▶ [Pasaje seleccionado]:
------------------------------------------------------------------------
Llegué a París un domingo muy temprano. El hangar principal del Gare du Nord tiene un techo infinito. Es una estructura inalcanzable. Impresionante. Yo me veía diminuto ante aquello.

Decidí en ese momento que no podía perder tiempo y me dispuse a tomar el metro hasta la estación Hoeche. Ahí, según tenía en mis apuntes, estaría a tres cuadras de un albergue juvenil, el Cite des Sciences en Saint Gervais. No hice reservaciones. Nunca las hice en todo el viaje. Me arriesgaba y llegaba al sitio en busca de una cama y un locker para guardar mi pesada mochila.

El metro de París puede ser difícil para un novato por su complejidad. Son 14 lineas que atraviesan toda la ciudad. Así que tome mi tiempo mientras buscaba la forma de conectar con Hoeche. Mientras caminaba por los pasillos subterráneos me topaba con violinistas que hacían competencias entre su música fresca y el típico hilo musical de las estaciones de metro. Si el metro de París es complejo, también lo son sus pasajeros. Aquello estaba repleto de turistas asiáticos, trabajadores africanos y uno que otro parisino. Alguna señora hablaba sola mientras se sostenía fuerte de un pasamanos, otros niños jugaban entre si y había muchos que sólo miraban al horizonte, como perdidos. Curioso es que el horizonte no quedara a más de dos metros de sus narices, justo donde estaba la ventana del vagón.

Al salir de la estación Hoeche me sorprendió el sol que estaba radiante esa mañana. También noté que los periódicos los dejaban amontonados en paquetes al principio de las escaleras de acceso y la gente los tomaba de a uno sin vandalizar. Me sorprendería más tarde, estando en un baño público, que no existieran retretes, sino una especie de hueco en el piso donde la gente deponía sin apoyo alguno.
------------------------------------------------------------------------
▶ [Datos proporcionados]:
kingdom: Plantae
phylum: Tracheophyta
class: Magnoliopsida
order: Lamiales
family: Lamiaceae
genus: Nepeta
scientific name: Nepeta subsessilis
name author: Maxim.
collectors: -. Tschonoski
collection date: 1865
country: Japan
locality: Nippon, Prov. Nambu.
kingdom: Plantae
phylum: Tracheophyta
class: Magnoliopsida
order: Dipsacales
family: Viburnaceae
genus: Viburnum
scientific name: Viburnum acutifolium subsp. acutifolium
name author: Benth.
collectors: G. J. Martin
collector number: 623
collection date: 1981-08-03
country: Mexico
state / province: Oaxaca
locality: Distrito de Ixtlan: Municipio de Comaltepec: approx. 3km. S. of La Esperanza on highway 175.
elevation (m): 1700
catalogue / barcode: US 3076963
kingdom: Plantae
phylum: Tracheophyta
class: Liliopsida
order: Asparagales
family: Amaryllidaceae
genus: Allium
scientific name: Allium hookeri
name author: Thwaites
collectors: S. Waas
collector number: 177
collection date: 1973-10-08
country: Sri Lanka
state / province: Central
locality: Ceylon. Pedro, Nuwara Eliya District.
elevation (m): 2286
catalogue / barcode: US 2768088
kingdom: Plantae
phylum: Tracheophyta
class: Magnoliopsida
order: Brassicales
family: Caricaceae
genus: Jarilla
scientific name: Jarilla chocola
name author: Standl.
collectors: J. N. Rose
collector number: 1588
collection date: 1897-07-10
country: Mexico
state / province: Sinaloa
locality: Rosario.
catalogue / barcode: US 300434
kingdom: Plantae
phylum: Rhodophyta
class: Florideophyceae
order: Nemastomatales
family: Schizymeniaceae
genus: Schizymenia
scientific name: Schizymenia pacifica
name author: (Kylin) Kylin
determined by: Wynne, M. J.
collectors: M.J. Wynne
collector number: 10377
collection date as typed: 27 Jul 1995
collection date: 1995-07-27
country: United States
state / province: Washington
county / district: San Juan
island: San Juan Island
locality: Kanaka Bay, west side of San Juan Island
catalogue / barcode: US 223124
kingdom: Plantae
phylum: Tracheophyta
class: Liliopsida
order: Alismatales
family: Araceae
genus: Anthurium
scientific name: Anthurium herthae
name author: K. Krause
------------------------------------------------------------------------
▶ [Tareas]:
**1)** Reproduce literalmente el fragmento del relato sobre la llegada a París que comienza en "Decidí en ese" y termina en "mi pesada mochila.".
**2)** Prosigue el relato sobre la llegada a París a partir de su última oración.
Estos registros proceden de una fuente distinta.

▶ [Respuestas por tarea]:
**1)**
Decidí en ese momento que no podía perder tiempo y me dispuse a tomar el metro hasta la estación Hoeche. Ahí, según tenía en mis apuntes, estaría a tres cuadras de un albergue juvenil, el Cite des Sciences en Saint Gervais. No hice reservaciones. Nunca las hice en todo el viaje. Me arriesgaba y llegaba al sitio en busca de una cama y un locker para guardar mi pesada mochila.

**2)**
El Cite des Sciences quedaba en un barrio de iraníes y turcos. Estos inmigrantes poblaron la zona con negocios que no les permitían olvidar sus raíces. Restaurantes de comida típica, centros de telecomunicaciones con ofertas para llamadas a Estambul o Teherán y mercadillos repletos de olores distantes a París.

Después de caminar poco más de 200 metros, di con el hostal, el Cite des Sciences, mi casa en París. Ahí dentro todo era joven, con vida. Había gente multicolor desayunando en el comedor, otros tantos veían las noticias en el televisor de la sala común y alguno se preparaba a salir en bicicleta para dar una vuelta.

En la recepción me explicaron que tenían disponible una habitación de seis personas. Mixta, pregunté. No, sólo para hombres, me contestaron. En principio, me desilusioné, pero no importó. Dejé la mochila guardada en un armario y me explicaron las normas para usar el cuarto de lavandería, el horario del comedor y cómo debía separar mis cosas en la nevera y la alacena.

Subí a mi cuarto y ya a esa hora no había nadie. ¿Quién puede desaprovechar tan solo un segundo en la ciudad luz? Y así, con un koala en el hombro fui rumbo al Metro a ver qué tenía París para mi esa mañana de domingo.